Por Andressa Yare, Elane Abreu e Joubert Arrais

Dia 20 de novembro de 2019, quarta-feira. Um dia de muitos insights e muitas constatações. O que nos olha é (e) o que nos vê? Na ambiguidade das imagens-corpos, fomos vistos como corpos-imagens buscando visualidades que nos mostrassem esse movimento da consciência negra. A necessidade de demarcar os espaços nos faz retornar ao passado tal como Sankofa – símbolo Adinkra de um pássaro africano olhando para trás -, o “volte e pegue” já não é mais uma tradução, é uma necessidade construtiva da própria imagem a partir da ancestralidade.

Unindo ações/visualidades no Instagram a partir da hashtag #LimboVisualidadesNegras, uma curadoria de imagens tomou as telas e estas culminaram em murais no pátio do campus da UFCA, em Juazeiro do Norte. Estas imagens fizeram emergir corpos-artistas negres, corpos-fotógrafos, corpos-desviantes do normativo, corpos-libertários ousando quebrar paradigmas eurocêntricos impostos, bem como fotografias de pensadoras que movem estruturas ao romper imaginários de branquitude com suas identidades.

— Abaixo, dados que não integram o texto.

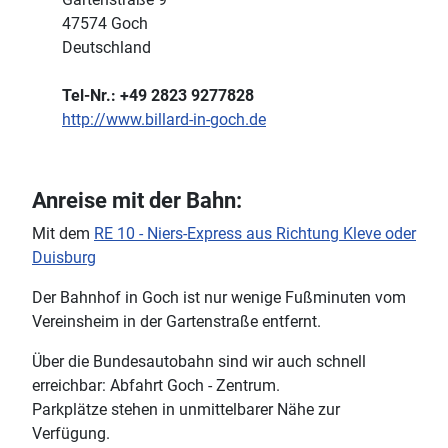
47574
Goch
Deutschland
Tel-Nr.: +49 2823 9277828
http://www.billard-in-goch.de
Anreise mit der Bahn:
Mit dem
RE 10 - Niers-Express aus Richtung Kleve oder
Duisburg
Der Bahnhof in Goch ist nur wenige Fußminuten vom
Vereinsheim in der Gartenstraße entfernt.
Über die Bundesautobahn sind wir auch schnell
erreichbar: Abfahrt Goch - Zentrum.
Parkplätze stehen in unmittelbarer Nähe zur
Verfügung.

Sob o título “Ação Corpo e Visualidades Negras”, parceria do Limbo com Cultura do Movimento/PROCULT, esteve o empenho dos participantes em não deixar “passar em branco” um dia ainda esquecido no calendário universitário. Buscamos dar ênfase à sabedoria negra, às imagens de suas criações e de seus corpos, como bem expressou o videodocumentário Erranças, de Gabriela Santana, e o curta Alma no Olho, de Zózimo Bulbul. Na exibição dos vídeos, vamos da capoeiragem como universo ancestral, de Gabriela, até os limites/expansões do preto-e-branco do personagem mutante, de Bulbul. A imaginação de ambos foi por nós apresentada e experimentada apesar do anonimato e esquecimento a que ficam sujeitas as obras de realizadores negres.

CNmontagem

Em meio ao deslocamento na UFCA, nos vimos no aprisionamento da caixa branca de Bulbul, tentando fugir das máscaras brancas que insistem em permanecer em nossa pele preta, escondendo nossos traços negróides e as raízes que atravessam o existir. Os movimentos de Gabriela já não são apenas movimentos, são sinais de existência e demarcação da África Mãe reconstituída na nossa utopia mental, quando já vivemos uma distopia constante. As fotografias de Zanele Muholi representam o grito engasgado de quem sempre quis falar e foi corrompido pelo silenciamento diário: a homossexualidade é negra e da diáspora também! O corpo-libertário é resistente pela armadura da melanina, então o grito ecoa, sem sussurrar, é canto sem melodia.

Mulheres negras brasileiras como Sueli Carneiro nos ensinam o fundamento de ser. Conceição Evaristo é a escrevivência, é o acalanto de quem costurou a vida com fios de ferro. Tatiana Nascimento, com sua poesia negra, faz transcender a tecnologia ancestral. Cidinha da Silva reescreve com palavras pretas as crônicas da branquitude. A morte-vida de Lélia Gonzalez relembra que nossos corpos fincaram as raízes no contexto de África Brasil. A potência de Carolina Maria de Jesus já não é segredo, é afeto de mãe, é a espera do renascer, é o gosto de ter nascido preta, reluzindo no sol, brilhando na luz do luar, azul mar, negro retinto nagô, pertencimento à terra fértil; Carolina é a voz de todas, e como a mesma dizia: “Se é que existe reencarnação, eu quero voltar sempre preta”.